▸ WHAT YOU NEED TO DO
1 - From the summary of the study on women on corporate boards, write out the passage starting with "Hillman, A. J., Shropshire, C., &" and going on through "uniform across organizations?.".
2 - In the summary of the study on women on corporate boards, what share of board seats did women hold in Fortune 500 companies?

======== DOCUMENT EXCERPT

Hillman, A. J., Shropshire, C., & Cannella, A. A. (2007). Organizational predictors of women on corporate boards. Academy of Management Journal , Vol. 50 N.4,941-952.
ORGANIZATIONAL PREDICTORS OF WOMEN ON CORPORATE BOARDS.
The Core Question
Women with education, expertise and track records that qualify them for board membership have made great strides in the corporate world in recent years. Despite advances, there are so few women on corporate boards. Why do women representation is far from uniform across organizations?.
Objectives of the study
The participation of women in corporate world has been an interesting area of research for past few decades. Although women made up of 37% of managerial workforce according to US Bureau of Labor Statistics, their board representation was a meager 14.7% in Fortune 500 companies. The recent studies (Carter, Simkins, & Simpson, 2003) suggest that the gender diversity at corporate boards can improve financial performance. The question arises, having said the above, why some companies appoint female directors while others do not, why the representation is unequal compared to the working women population?. Hillman A., Shropshire C. and Cannella A. Ventured to answer some of the above questions by collecting statistics from U.S. companies from the period 1990 to 2003 using the resource dependence theory.

================
======== DATA PROVIDED

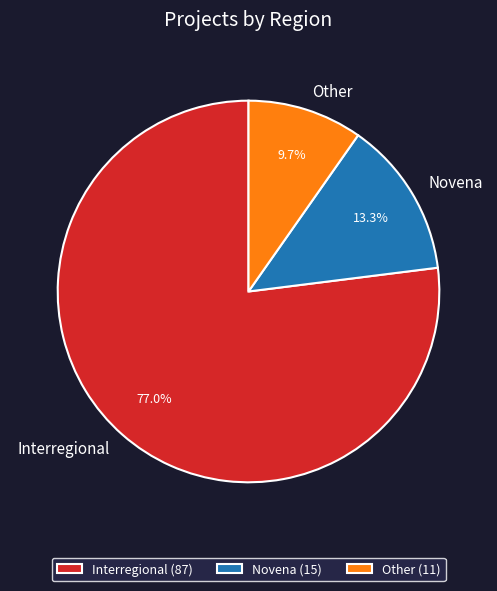

What is the ratio of the value at Interregional to the value at Other?

7.9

================

▸ SOLUTIONS
1 -
Hillman, A. J., Shropshire, C., & Cannella, A. A. (2007). Organizational predictors of women on corporate boards. Academy of Management Journal , Vol. 50 N.4,941-952.
ORGANIZATIONAL PREDICTORS OF WOMEN ON CORPORATE BOARDS.
The Core Question
Women with education, expertise and track records that qualify them for board membership have made great strides in the corporate world in recent years. Despite advances, there are so few women on corporate boards. Why do women representation is far from uniform across organizations?.

2 - 14.7%